Consegna A → Indica se ciascuna affermazione concorda con l'estratto sul filmato del Macintosh, rispondendo sì o no e citando alla lettera le parole decisive: (i) il filmato fu proiettato al consiglio di amministrazione nel dicembre 1983; (ii) alla riunione alle Hawaii i venditori rimasero delusi dal filmato; (iii) alla fine della proiezione davanti al consiglio Philip Schlein applaudì.
Consegna B →
Rispondi in base all'estratto sul filmato del Macintosh:
(i) Quale libro sta leggendo chi scrive?
(ii) Dove si tenne la riunione annuale della forza vendita?
(iii) Quale domanda pose Markkula dopo la proiezione?

Mi ero ripromesso di non comprarla. Ho ceduto: sto leggendo la biografia ufficiale di Steve Jobs. Parla di un uomo disposto a tutto, anche a tradire e umiliare gli amici e i collaboratori, pur di realizzare le proprie idee. Un uomo, però, con una visione lucidissima. Pubblico il paragrafo che parla della famosa campagna di lancio del Macintosh: è esemplare di come il marketing sia incapace di riconoscere le grandi idee ma anche di come noi creativi ci arrendiamo troppo facilmente di fronte a questo alibi.
Alla riunione annuale della forza vendita, alle Hawaii, i venditori erano rimasti colpiti dalla visione del filmato in anteprima. Così Jobs decise di proiettarlo anche alla riunione del consiglio di amministrazione del dicembre 1983. Quando nella sala consiliare si riaccesero le luci, tutti rimasero in silenzio. Philip Schlein, amministratore delegato di Macy’s California, aveva la testa sul tavolo. Markkula lo sguardo fisso nel vuoto e poteva anche sembrare fosse sopraffatto dalla potenza dl filmato pubblicitario. Poi parlò: “Chi vuole occuparsi di trovare una nuova agenzia?”. Come ricorda Sculley: “La maggior parte di loro erano convinti che fosse il peggior filmato pubblicitario che avessero mai visto”.

[Voci di dati salvate]
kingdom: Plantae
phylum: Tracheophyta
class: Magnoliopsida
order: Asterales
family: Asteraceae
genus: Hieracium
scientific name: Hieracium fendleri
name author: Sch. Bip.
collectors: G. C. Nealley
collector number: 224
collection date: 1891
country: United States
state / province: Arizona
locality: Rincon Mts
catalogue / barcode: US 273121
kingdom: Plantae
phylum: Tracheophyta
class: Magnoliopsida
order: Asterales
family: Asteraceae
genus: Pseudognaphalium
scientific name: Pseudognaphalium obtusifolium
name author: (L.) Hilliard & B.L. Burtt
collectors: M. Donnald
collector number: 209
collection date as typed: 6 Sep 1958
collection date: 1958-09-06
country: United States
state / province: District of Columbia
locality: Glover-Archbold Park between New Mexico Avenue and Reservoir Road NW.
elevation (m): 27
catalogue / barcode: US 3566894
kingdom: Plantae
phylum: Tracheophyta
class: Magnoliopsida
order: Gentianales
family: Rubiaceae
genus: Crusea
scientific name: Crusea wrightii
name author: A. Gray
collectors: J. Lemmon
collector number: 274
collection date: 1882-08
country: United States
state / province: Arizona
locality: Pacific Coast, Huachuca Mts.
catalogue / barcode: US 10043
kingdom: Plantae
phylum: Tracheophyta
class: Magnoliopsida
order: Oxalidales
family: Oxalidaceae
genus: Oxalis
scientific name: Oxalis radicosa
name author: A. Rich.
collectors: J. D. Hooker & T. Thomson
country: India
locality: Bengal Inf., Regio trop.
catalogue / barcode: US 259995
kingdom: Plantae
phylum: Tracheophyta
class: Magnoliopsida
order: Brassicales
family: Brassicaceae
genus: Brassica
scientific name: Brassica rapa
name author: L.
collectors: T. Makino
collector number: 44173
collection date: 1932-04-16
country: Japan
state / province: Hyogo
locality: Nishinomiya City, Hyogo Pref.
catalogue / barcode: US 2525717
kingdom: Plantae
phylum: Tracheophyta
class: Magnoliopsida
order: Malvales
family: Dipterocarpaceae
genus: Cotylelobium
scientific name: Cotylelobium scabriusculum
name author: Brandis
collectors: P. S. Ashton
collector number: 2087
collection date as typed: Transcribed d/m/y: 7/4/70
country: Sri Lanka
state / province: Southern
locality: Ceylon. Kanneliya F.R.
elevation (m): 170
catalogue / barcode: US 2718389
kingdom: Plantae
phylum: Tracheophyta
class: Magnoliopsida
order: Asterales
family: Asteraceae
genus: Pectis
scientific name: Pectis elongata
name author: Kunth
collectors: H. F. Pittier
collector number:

Risposta A →
(i) Sì: "alla riunione del consiglio di amministrazione del dicembre 1983".
(ii) No: "i venditori erano rimasti colpiti dalla visione del filmato in anteprima".
(iii) No: "Philip Schlein, amministratore delegato di Macy’s California, aveva la testa sul tavolo".

Risposta B →
(i) La biografia ufficiale di Steve Jobs.
(ii) Alle Hawaii.
(iii) "Chi vuole occuparsi di trovare una nuova agenzia?"